**SOURCE DOCUMENT:**
■ ■ ■ ■
It’s worth looking at some statistics about Japan. The population is around 127 million, roughly twice that of the UK. The land area is 375,000 km2  to the UK’s 247,000, however, only 28% of that area is habitable, the rest is mountainous; so as a rough estimate, you’ve got twice the UK population living in half the area. This is why, as you look out of the Shinkansen bullet train onto the flat plains of the Golden Route from Tokyo to Okinawa, to either side it is mile after mile of back-to-back housing, factories and shops as far as the eye can see. So unless you take to the hills, or like the doughty Australian couple we met who were cycling round the whole country, you’re not really there for the bucolic idyll if you head south - but Japan has a whole lot more than that to offer.

‘Japanese trains run on time’. Yes you can tick that pre-conceived notion, they do. They don’t seem to have problems with track maintenance, leaves on the line, or the wrong kind of snow, and despite the fact that hurling oneself in front of a bullet train is the most popular, and regular, form of suicide, nothing seems to stop all trains arriving and leaving on the dot. For around £150 for an unlimited rail pass for a week, it really is the only way to travel - affordable taxis at the other end making car hire pretty pointless. If you don’t want to lug heavy cases around with you, just have them sent to your next destination with the amazingly cheap and reliable Takkuybin baggage forwarding service.

Compared to the west, Japan is an astonishingly consensual society, and therefore almost crime-free. Everyone buys into the idea of mutual respect, honour, face, and politeness. The streets are free from litter, chewing gum and cigarette ends; you can carry wads of cash around with you without fear of robbery (indeed for such a technologically advanced society, it is strangely unconnected by modern standards and cash is still the easiest way to pay) and people really do go out of their way to help you; in two cases actually getting off their own train to show us where to go. Almost the only word you need to know in Japanese therefore is ‘thank you’. The wrong way of doing this is to say ‘Orri-gaado’ with a strong US accent. This is the familiar form and unless pronounced correctly, pretty insulting. If you want faces to light up with charm at the effort you have made, and guarantee respect and helpfulness, take a bit of time to master ‘arigato gozaimas’ stretching out the final ‘aaaaas’, smiling and bowing the while. If you add ‘domo’ to the beginning, you really will get people genuinely surprised. Say ‘hai’ for everything else, and ‘sumimasen’ for ‘excuse me’. You’ll hardly need ‘toire-wa dokudeska’ as public toilets appear to be mandatory every hundred yards.

The Japanese take their toilets very seriously, even the most humble loo has a high tech seat that, depending on the model, does everything from simply being heated  to delivering warm jets of water to crucial areas and automatically flushing when you get up. Just be warned, the first time you press the ‘douche’ button you’ll be astonished by the accuracy of the aim, and if the water heating is faulty, you’ll hit the ceiling.
■ ■ ■ ■
**EXERCISE DESCRIPTION:** According to the travel piece on Japan, roughly how much does an unlimited one-week rail pass cost?

**DATASET RECORDS:**
■ ■ ■ ■
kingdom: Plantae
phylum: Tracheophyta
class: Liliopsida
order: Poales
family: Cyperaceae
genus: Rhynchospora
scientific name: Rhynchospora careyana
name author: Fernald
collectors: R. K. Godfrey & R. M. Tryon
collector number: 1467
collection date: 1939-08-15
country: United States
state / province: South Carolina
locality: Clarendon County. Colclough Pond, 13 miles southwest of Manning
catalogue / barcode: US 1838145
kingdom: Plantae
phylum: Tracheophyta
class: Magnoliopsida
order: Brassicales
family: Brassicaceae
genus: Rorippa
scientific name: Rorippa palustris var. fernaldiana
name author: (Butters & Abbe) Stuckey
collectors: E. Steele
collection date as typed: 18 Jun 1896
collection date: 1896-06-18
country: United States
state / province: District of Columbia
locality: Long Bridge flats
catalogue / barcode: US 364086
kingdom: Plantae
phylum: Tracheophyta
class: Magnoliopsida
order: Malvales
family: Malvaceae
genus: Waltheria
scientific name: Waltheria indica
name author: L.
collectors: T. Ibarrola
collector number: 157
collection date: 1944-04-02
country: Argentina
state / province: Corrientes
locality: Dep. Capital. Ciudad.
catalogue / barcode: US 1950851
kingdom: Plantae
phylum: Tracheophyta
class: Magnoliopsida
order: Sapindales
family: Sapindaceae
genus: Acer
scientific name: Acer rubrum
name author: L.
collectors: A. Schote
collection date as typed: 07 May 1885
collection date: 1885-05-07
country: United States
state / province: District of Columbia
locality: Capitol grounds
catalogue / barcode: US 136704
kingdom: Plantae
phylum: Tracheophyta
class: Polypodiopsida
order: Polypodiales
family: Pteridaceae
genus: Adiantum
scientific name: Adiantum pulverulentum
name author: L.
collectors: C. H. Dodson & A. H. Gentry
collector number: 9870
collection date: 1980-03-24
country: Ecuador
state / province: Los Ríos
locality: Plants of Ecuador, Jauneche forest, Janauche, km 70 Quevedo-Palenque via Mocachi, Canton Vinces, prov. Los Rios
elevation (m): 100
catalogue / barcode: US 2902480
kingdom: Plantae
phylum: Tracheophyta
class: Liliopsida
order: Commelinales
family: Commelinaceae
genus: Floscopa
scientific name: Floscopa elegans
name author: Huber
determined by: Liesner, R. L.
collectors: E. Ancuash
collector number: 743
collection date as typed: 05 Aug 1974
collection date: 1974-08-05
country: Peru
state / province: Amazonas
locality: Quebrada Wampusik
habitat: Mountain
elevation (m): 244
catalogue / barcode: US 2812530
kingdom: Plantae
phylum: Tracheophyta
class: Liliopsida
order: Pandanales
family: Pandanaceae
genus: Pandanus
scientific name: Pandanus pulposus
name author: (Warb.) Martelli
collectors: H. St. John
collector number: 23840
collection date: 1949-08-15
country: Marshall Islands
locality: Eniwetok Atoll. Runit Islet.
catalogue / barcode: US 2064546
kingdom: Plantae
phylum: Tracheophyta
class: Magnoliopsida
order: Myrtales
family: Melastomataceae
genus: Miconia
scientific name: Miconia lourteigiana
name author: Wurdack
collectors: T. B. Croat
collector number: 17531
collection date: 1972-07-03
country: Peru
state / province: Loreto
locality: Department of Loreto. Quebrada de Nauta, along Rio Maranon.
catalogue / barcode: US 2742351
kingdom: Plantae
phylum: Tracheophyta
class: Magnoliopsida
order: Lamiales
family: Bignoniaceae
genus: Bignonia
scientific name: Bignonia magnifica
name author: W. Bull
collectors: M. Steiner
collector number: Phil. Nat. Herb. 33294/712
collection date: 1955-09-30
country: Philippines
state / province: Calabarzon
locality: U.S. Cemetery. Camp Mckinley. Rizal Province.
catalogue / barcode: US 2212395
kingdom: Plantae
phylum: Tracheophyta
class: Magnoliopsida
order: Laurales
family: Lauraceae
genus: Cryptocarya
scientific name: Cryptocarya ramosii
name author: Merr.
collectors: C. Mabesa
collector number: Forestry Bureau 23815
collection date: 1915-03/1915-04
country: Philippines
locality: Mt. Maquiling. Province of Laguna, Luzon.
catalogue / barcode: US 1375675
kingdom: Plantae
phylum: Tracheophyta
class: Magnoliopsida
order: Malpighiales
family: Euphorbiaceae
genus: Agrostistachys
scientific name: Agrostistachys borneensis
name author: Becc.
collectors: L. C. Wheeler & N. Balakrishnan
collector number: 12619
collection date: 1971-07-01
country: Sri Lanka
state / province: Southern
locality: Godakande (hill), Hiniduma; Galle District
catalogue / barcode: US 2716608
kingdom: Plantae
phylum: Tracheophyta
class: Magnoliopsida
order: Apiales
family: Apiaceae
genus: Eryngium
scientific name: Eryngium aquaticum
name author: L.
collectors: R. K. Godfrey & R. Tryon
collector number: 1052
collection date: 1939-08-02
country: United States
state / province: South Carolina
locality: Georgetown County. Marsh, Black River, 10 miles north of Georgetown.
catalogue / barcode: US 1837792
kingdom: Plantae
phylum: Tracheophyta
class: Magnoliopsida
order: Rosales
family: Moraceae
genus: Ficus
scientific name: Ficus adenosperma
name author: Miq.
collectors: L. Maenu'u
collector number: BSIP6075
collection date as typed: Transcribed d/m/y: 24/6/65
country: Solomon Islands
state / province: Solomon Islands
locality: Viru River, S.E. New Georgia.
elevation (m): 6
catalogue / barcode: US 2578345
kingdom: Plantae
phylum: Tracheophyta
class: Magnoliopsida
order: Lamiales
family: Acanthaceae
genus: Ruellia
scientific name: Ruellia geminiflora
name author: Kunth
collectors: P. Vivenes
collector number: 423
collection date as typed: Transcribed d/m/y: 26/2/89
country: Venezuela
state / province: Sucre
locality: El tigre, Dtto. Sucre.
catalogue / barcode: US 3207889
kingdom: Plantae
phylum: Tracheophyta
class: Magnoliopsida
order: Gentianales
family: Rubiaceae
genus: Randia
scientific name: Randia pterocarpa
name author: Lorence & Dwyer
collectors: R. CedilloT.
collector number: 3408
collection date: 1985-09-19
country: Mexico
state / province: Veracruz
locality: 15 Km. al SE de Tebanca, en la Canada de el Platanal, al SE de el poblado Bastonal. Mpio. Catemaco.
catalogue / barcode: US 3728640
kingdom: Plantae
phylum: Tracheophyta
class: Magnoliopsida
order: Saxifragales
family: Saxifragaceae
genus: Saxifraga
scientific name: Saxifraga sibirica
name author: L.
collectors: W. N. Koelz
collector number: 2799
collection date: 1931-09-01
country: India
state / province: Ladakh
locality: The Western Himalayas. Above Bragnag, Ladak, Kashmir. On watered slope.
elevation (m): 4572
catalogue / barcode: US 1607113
■ ■ ■ ■
**TASK RESPONSE:** Around £150.